E de repente Bene, com a naturalidade de quem abre portas para outros mundos, disse:

Vai ter matinê para as crianças. Estreia dos Trapalhões na Serra Pelada. Tenho ingressos, vocês querem?

Querer?
Querer era pouco.
Ganhar ingresso para a estreia dos Trapalhões era equivalente, para um garoto, a receber uma key da NASA para pilotar o foguete da Challenger.

O sábado se tornou o dia mais esperado do ano.



🍭 Pipoquinha Especial do Bene

A sessão estava lotada.
Crianças rindo, gritando, correndo.
Pais tentando manter alguma dignidade.

Eu ali, pequeno, com o coração batendo mais que a bateria do hino dos Trapalhões. Vivi emocionada com o local e o pequeno Dandan, ainda era muito inocente para ter participação ativa no rolê.

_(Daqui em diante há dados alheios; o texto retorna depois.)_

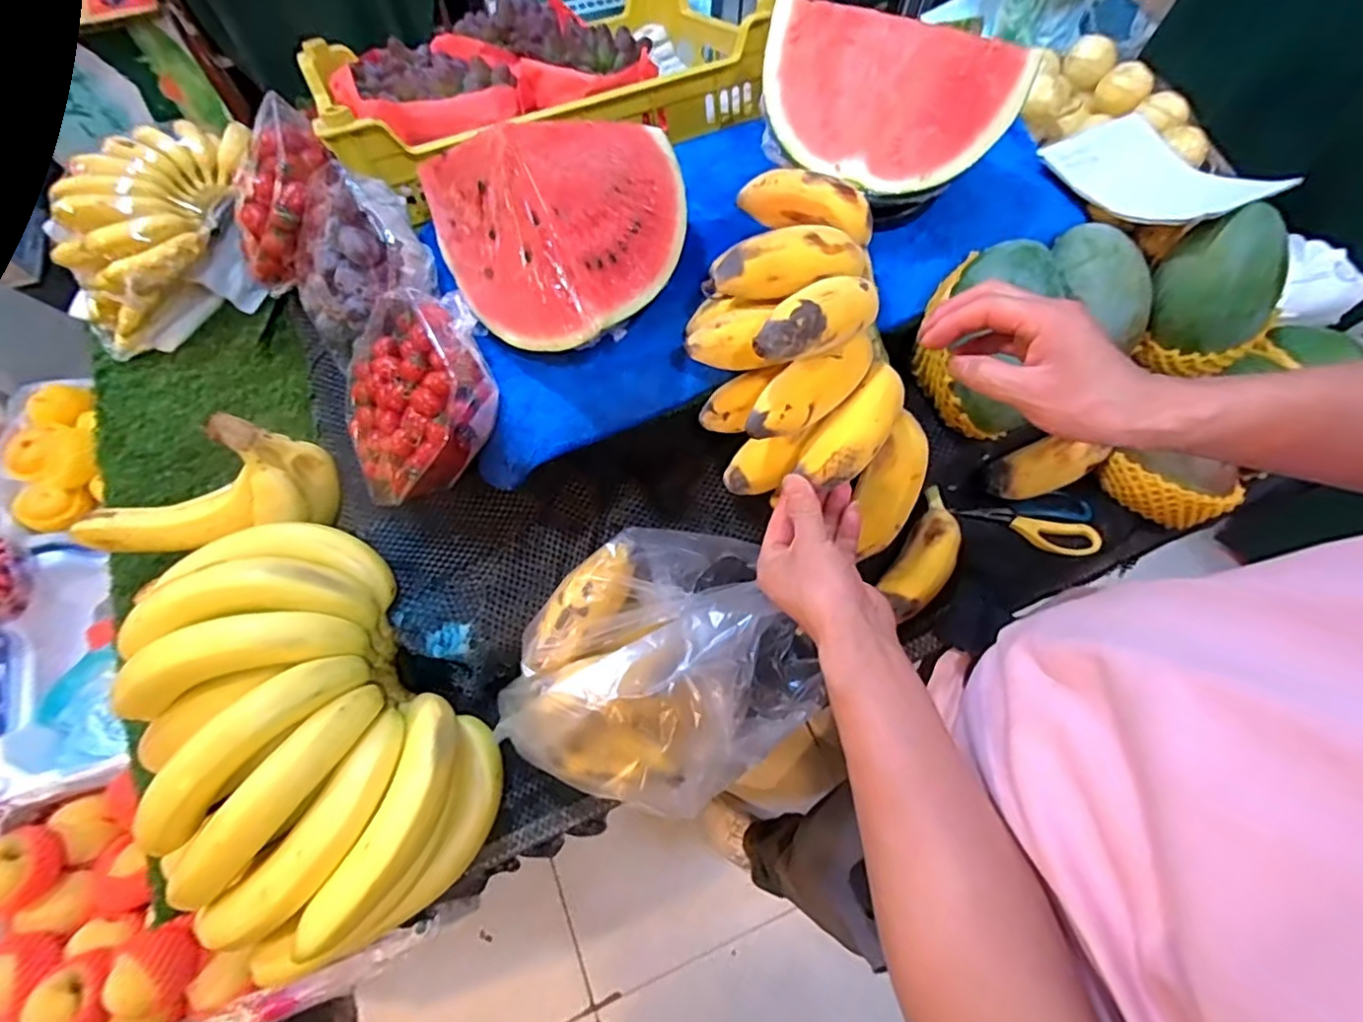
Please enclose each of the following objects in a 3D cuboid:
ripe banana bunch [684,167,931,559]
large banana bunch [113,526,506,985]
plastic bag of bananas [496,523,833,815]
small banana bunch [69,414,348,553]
[{"bbox_3d":[0.098,-0.119,0.483,0.164,0.168,0.271,-19,68,-9],"label":"ripe banana bunch"},{"bbox_3d":[-0.264,0.154,0.426,0.183,0.109,0.254,-35,72,-15],"label":"large banana bunch"},{"bbox_3d":[-0.018,0.119,0.464,0.227,0.101,0.185,-32,71,-14],"label":"plastic bag of bananas"},{"bbox_3d":[-0.393,-0.008,0.500,0.196,0.099,0.082,-19,68,3],"label":"small banana bunch"}]

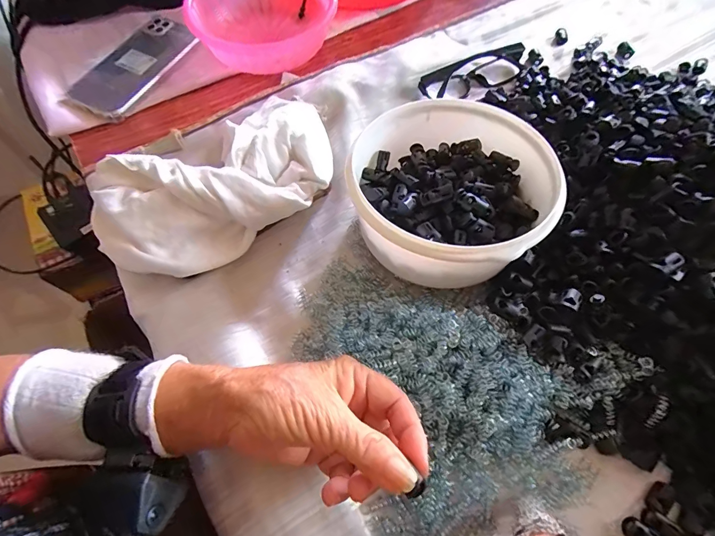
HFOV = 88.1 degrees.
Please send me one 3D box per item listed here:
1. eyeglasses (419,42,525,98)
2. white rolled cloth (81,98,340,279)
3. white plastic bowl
[{"bbox_3d":[0.137,-0.222,0.419,0.138,0.025,0.041,-28,67,-12],"label":"eyeglasses"},{"bbox_3d":[-0.122,-0.074,0.336,0.222,0.065,0.127,-23,66,-10],"label":"white rolled cloth"},{"bbox_3d":[0.080,-0.062,0.315,0.144,0.086,0.158,0,64,1],"label":"white plastic bowl"}]

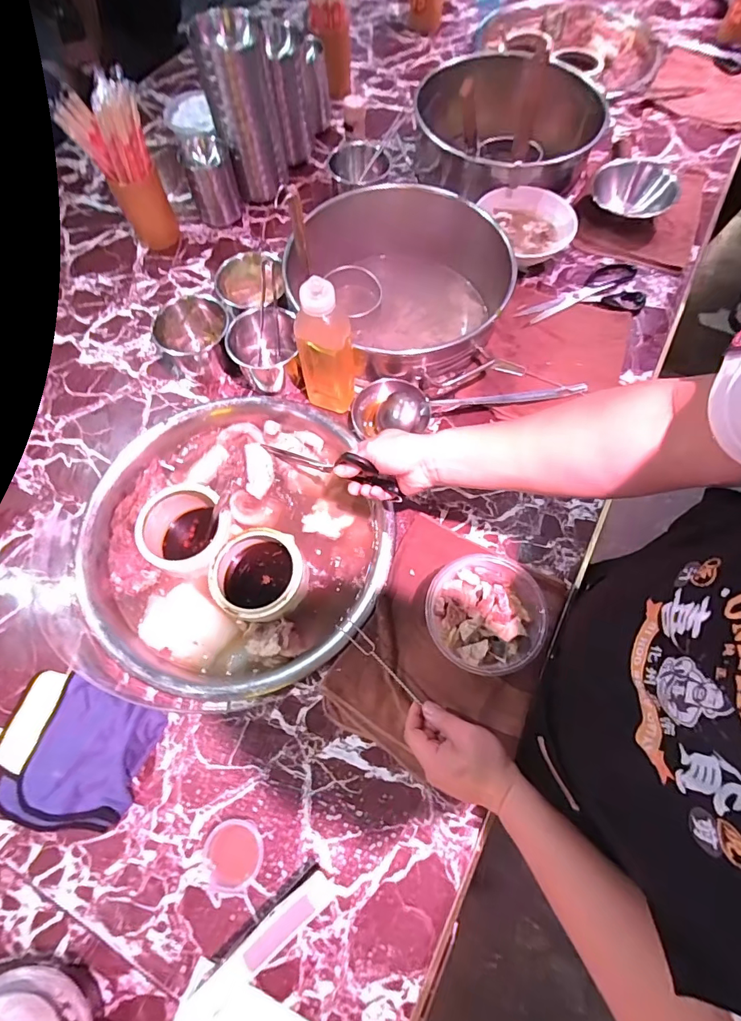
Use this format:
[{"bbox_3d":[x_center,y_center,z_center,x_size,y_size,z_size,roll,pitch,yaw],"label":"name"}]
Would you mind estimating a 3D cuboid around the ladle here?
[{"bbox_3d":[0.152,-0.164,0.677,0.358,0.058,0.091,-3,68,0],"label":"ladle"}]

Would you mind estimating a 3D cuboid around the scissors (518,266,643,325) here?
[{"bbox_3d":[0.363,-0.380,0.785,0.227,0.008,0.099,-9,68,-2],"label":"scissors"}]

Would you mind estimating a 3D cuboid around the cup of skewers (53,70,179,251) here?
[{"bbox_3d":[-0.409,-0.575,0.759,0.075,0.236,0.098,1,68,2],"label":"cup of skewers"}]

O filme começou — Dedé sério, Mussum sacana, Zacarias anjo, Didi detonando.
E de tempos em tempos…

Bene aparecia no corredor.
Como um NPC lendário trazendo bônus inesperados:

Pipoca.
Bala.
Doce.
Um aceno.
Um sorriso.

É difícil explicar o quanto isso marcava.
Para mim, aquele lanterninha era parte do filme.
Era como se a magia da tela vazasse para a vida real.


🌟 A Primeira Vez — registrada no spool da memória

O cinema escuro.
A tela enorme.
Os Trapalhões brilhando.
O cheiro de pipoca.
A risada coletiva, aquela energia que só uma sala cheia de crianças consegue criar.

Tudo aquilo se juntou numa memória cristalizada —
um checkpoint eterno que nunca será sobrescrito.

E quando a sessão terminou, eu saí flutuando.
Porque naquele sábado, eu tinha vivido duas estreias:

A estreia dos Trapalhões…
e a minha estreia no cinema.

E como em toda boa história Bellacosa, havia um herói improvável iluminando os caminhos:
Bene — o lanterninha que acendeu, sem querer, a primeira faísca do meu amor por telas, histórias e mundos imaginários.